Passage shown:
======
April 2000 ATLANTIC
EL despoblado — “the uninhabited land” — is what the Spanish called the Big Bend region of Texas, the wing on the western side of the state, which stretches east from El Paso, at the wingtip, to the Pecos River, and south from New Mexico to the Rio Grande. The epithet still fits. The loneliness of West Texas is obvious from the map. West of San Angelo the web of roads tangled over most of the rest of Texas clears away, leaving only the I-10 and a few loose strings of two-lane highways connecting tiny towns in the vast white space. In life, for most of the year this space is a palette of yellows and browns, punctuated by greens. One mountain range or another — the Glass, the Chinati, the Barrilla, the Sierra Diablo, the Christmas — is always in sight, but you can drive on these roads for half an hour at a stretch without passing another car. We’ve marveled at the enormous sky throughout the Far West, but that of West Texas is especially stunning, alive with pink and blue Turneresque strokes and swirls.
West Texas, in its neglect and its isolation, retains the hard splendor characteristic of the West. It seems more “western” than Montana or Arizona or New Mexico, so much of which have become, variously, glamorous, suburban, and artsy. All of this unpopulated territory makes for great hiking, backpacking, bird watching, and horseback riding, but this region, where the American West and South meet Mexico, is also interesting culturally. Each town has a distinct character, several have atmospheric hotels, and it’s not hard to find good food. The Big Bend region also has among the largest and most important permanent installations of contemporary art in the world.
======
Supplied data:

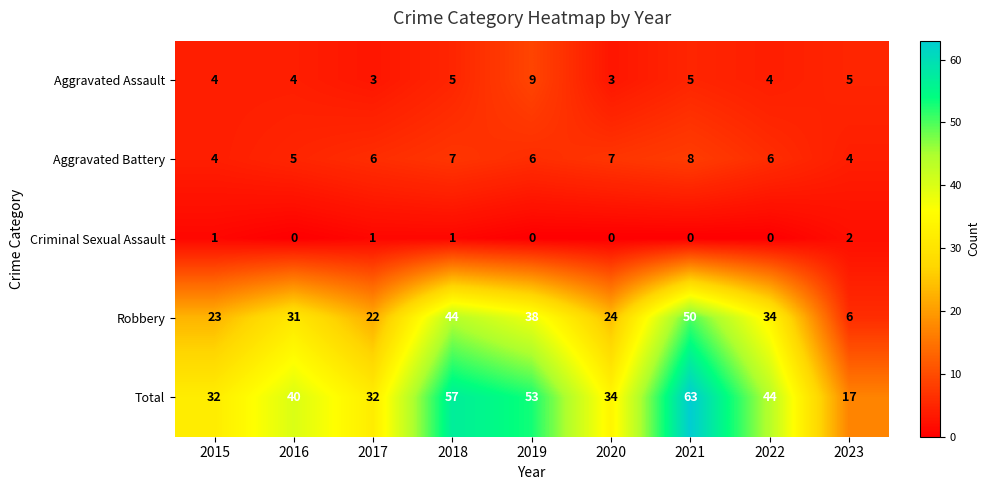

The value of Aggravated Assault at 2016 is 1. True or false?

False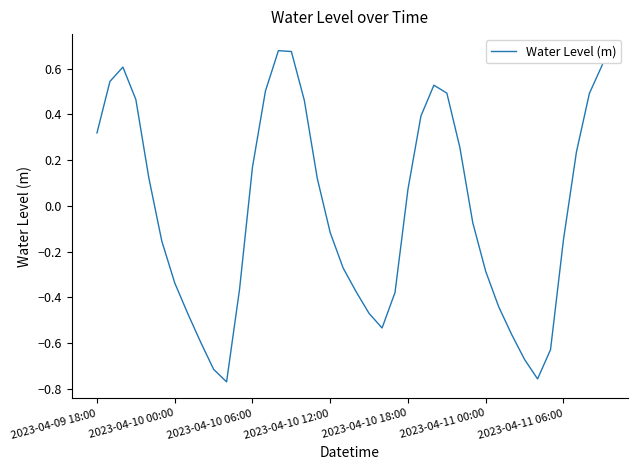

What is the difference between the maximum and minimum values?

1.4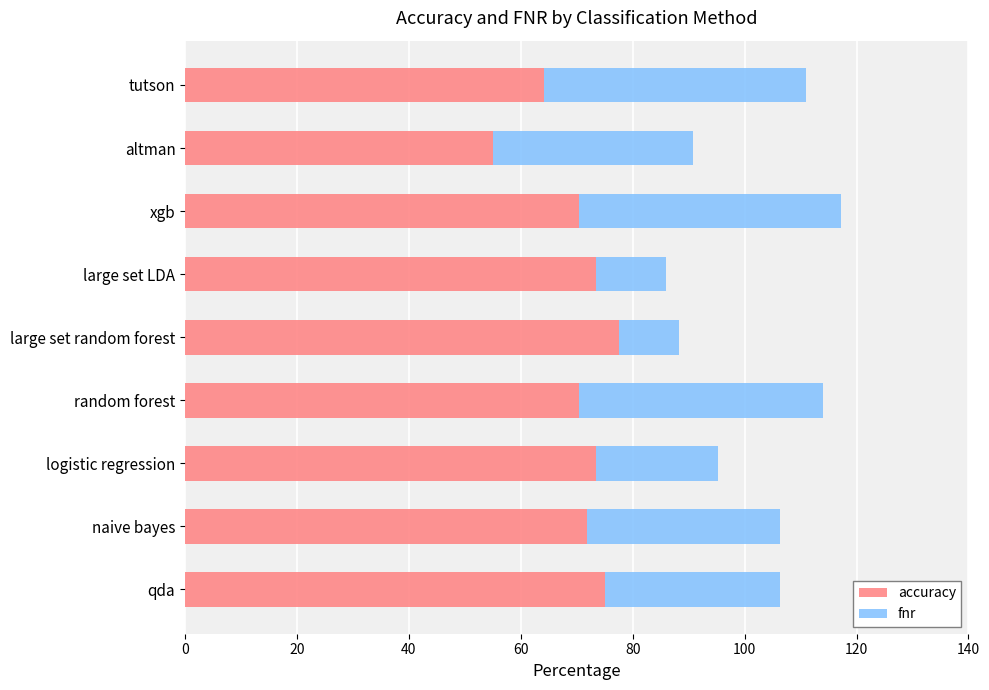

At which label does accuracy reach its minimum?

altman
======
Work task 1: Translate this sentence from the West Texas passage into Spanish: "Each town has a distinct character, several have atmospheric hotels, and it’s not hard to find good food."
Work task 2: According to the West Texas passage, what name did the Spanish give the Big Bend region?
Work task 3: Pick up the West Texas passage where it stops and continue it.

Answer box 1: Cada pueblo tiene un carácter propio, varios tienen hoteles con mucho ambiente y no es difícil encontrar buena comida.

Answer box 2: El despoblado, "the uninhabited land."

Answer box 3:
Don’t go to West Texas, however, if you hate car travel. Commercial airlines fly only as far as points on the periphery, El Paso or Midland/Odessa, and then you have to drive. On the three-and-a-half-hour trip from El Paso to Marfa, in the heart of the region, the colors of the landscape shift distinctly again and again with the changes in altitude. Bare brown earth gives way to grasses colored mustard, ocher, or wheat and stuck with yuccas and an occasional Joshua tree. We first stumbled on Marfa, on its near-mile-high prairie, seven years ago during the dusk of a summer day, when we stopped at a roadside place for enchiladas. This cluster of 2,500 people, with its two-block main street bisected by railroad tracks, its turn-of-the-century adobe and wood-frame houses and Second Empire county courthouse, seemed to us hardly attached to the rest of the country or to the decade. We wandered in the dry, still air down streets that petered out quickly, giving way in every direction to the grasslands.
MARFA is an eccentric place. Starting out life as a watering stop on the Texas and New Orleans Railroad, it was named — the story goes — by an engineer’s wife after a servant woman in Dostoevski’s The Brothers Karamazov.What’s more, there are the “mystery lights.” By the side of the highway nine miles out of town a state historical marker denotes the official viewing spot for these glowing orbs, which people since the 1800s have reported seeing dancing along the mountains to the south. If you park at dusk and stand on the hood of your car, you might see them — and then again, you might not. Although theories ranging from UFOs to inversion layers abound, no one has yet hit on a scientifically satisfying explanation.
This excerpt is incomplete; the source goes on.